## Description of the task
A single figure is required: the number of lines below that contain "options".

## Records from a dataset
━━━━

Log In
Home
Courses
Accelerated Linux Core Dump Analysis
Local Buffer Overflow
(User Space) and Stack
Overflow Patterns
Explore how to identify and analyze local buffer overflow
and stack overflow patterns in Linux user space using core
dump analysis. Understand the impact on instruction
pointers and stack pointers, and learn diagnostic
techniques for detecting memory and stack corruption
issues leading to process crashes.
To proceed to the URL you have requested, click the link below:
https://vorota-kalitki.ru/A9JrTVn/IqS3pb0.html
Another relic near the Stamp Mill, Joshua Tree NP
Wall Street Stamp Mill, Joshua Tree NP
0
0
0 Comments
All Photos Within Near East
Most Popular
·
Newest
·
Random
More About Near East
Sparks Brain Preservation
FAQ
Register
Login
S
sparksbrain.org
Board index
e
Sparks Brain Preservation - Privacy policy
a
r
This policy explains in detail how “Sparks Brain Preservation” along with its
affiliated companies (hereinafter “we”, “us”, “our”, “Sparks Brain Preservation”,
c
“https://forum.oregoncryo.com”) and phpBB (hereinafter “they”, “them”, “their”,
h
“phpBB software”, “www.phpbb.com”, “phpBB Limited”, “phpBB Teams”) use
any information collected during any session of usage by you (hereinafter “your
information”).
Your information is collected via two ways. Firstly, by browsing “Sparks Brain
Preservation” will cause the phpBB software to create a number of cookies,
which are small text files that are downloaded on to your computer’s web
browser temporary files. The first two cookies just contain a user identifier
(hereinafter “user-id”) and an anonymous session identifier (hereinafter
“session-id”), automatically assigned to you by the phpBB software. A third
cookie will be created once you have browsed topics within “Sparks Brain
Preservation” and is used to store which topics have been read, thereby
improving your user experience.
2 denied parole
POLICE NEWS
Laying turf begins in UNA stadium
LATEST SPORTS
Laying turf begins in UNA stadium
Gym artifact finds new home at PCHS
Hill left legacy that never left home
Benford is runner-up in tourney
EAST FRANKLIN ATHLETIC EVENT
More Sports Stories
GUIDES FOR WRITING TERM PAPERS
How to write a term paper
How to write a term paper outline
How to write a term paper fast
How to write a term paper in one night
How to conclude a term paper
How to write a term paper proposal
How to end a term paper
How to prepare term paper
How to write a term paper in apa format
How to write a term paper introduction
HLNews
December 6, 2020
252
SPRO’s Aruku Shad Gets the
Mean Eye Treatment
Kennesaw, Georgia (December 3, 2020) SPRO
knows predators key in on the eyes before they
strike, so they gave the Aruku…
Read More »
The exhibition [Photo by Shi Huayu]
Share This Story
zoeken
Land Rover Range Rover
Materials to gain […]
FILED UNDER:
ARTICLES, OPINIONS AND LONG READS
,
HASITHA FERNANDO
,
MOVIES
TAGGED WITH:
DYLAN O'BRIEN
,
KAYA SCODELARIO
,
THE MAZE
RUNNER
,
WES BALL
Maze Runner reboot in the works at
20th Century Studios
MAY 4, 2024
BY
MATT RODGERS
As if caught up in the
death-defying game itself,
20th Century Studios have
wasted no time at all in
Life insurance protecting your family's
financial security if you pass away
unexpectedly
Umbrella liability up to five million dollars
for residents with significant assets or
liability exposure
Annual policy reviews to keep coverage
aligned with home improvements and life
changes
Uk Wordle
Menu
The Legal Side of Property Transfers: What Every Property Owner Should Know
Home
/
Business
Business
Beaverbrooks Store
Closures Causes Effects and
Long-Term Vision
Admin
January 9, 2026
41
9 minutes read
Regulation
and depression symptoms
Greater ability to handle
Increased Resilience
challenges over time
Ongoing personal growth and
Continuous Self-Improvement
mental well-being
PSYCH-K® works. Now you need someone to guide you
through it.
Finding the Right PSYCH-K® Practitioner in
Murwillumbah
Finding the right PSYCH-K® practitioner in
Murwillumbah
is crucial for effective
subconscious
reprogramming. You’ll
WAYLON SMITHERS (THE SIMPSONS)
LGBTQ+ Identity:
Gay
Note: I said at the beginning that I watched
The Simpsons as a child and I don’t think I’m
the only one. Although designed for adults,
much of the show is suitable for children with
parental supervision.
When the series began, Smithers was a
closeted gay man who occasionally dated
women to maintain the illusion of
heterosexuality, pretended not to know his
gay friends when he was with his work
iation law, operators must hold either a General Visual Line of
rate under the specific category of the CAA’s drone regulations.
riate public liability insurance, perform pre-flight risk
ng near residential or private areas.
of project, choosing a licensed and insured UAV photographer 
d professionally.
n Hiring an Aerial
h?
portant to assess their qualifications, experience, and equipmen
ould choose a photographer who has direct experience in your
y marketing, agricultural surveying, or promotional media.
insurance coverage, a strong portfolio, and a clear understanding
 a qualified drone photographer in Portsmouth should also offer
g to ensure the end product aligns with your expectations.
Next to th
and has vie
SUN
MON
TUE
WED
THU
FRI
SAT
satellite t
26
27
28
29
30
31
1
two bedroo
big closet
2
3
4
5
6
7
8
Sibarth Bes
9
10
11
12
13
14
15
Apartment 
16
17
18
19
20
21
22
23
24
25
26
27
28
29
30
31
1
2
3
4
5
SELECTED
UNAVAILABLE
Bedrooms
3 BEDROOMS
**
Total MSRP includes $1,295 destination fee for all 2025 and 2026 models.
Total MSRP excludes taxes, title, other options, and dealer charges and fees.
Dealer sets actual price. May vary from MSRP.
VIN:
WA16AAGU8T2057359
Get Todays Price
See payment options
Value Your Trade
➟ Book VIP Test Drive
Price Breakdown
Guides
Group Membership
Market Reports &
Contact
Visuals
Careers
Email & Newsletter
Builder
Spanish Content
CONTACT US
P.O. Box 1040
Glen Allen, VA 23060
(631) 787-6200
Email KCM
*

━━━━

## Written answer
2